Duke University Medical Center
Image courtesy of Wikimedia Commons
Duke University’s development lab will be a joint initiative among the Center for the Advancement of Social Entrepreneurship at Duke’s Fuqua School of Business, the International Partnership for Innovative Healthcare Delivery at Duke Medicine and the Duke Global Health Institute, which will work with the Developing World Healthcare Technology at Duke’s Pratt School of Engineering. The Herald-Sun reports that faculty from the Duke Center for Science Education, Sanford School of Public Policy, the Department of Economics and other departments at Duke will also work as advisors for the development lab.

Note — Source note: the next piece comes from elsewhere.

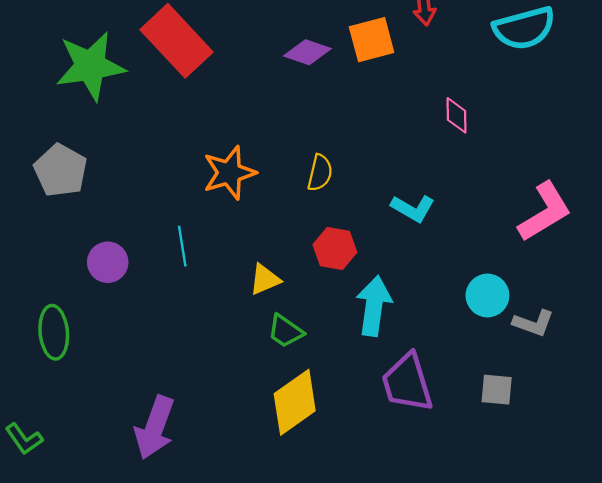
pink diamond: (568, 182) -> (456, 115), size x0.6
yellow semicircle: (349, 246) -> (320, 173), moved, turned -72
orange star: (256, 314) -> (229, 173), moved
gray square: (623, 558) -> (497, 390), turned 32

“We are thrilled that Duke’s global health and entrepreneurship initiatives will be founding elements of USAID’s new partnership with universities,” said Richard Brodhead, president of Duke University. “Our faculty look forward to contributing their research and expertise toward new and effective solutions to global health problems.”
According to The Chronicle, Duke’s development lab will be known as the Social Entrepreneurship Accelerator at Duke, or SEAD. By working with universities using models such as SEAD, USAID allows room for a creative process that’s not traditionally available at government institutions. The SEAD model allows Duke University’s initiative members to bring diverse experience to the table, said Dr. Victor Dzau, president and CEO of Duke University Health System and chancellor for health affairs.
“By bringing these people who have great ideas on how to make care better and bringing them together with funding, it increases the chances they will be successful,” Dzau said.
Duke President Richard Brodhead
Image courtesy of Duke University
The specifics of how research scientists and students at USAID participating schools will work together are still in the development stage. Those participating met each other for the first time in early November. It has been noted, however, that each participating institution will work with the agency and with each other, and there’s no question that there will be extensive communication among research scientists and students.
USAID is very active in healthcare development around the globe. The agency’s funding for the new network of institutions makes up less than 2 percent of their investments worldwide. Duke expects to receive its grant money soon and will begin work on the project in early 2013.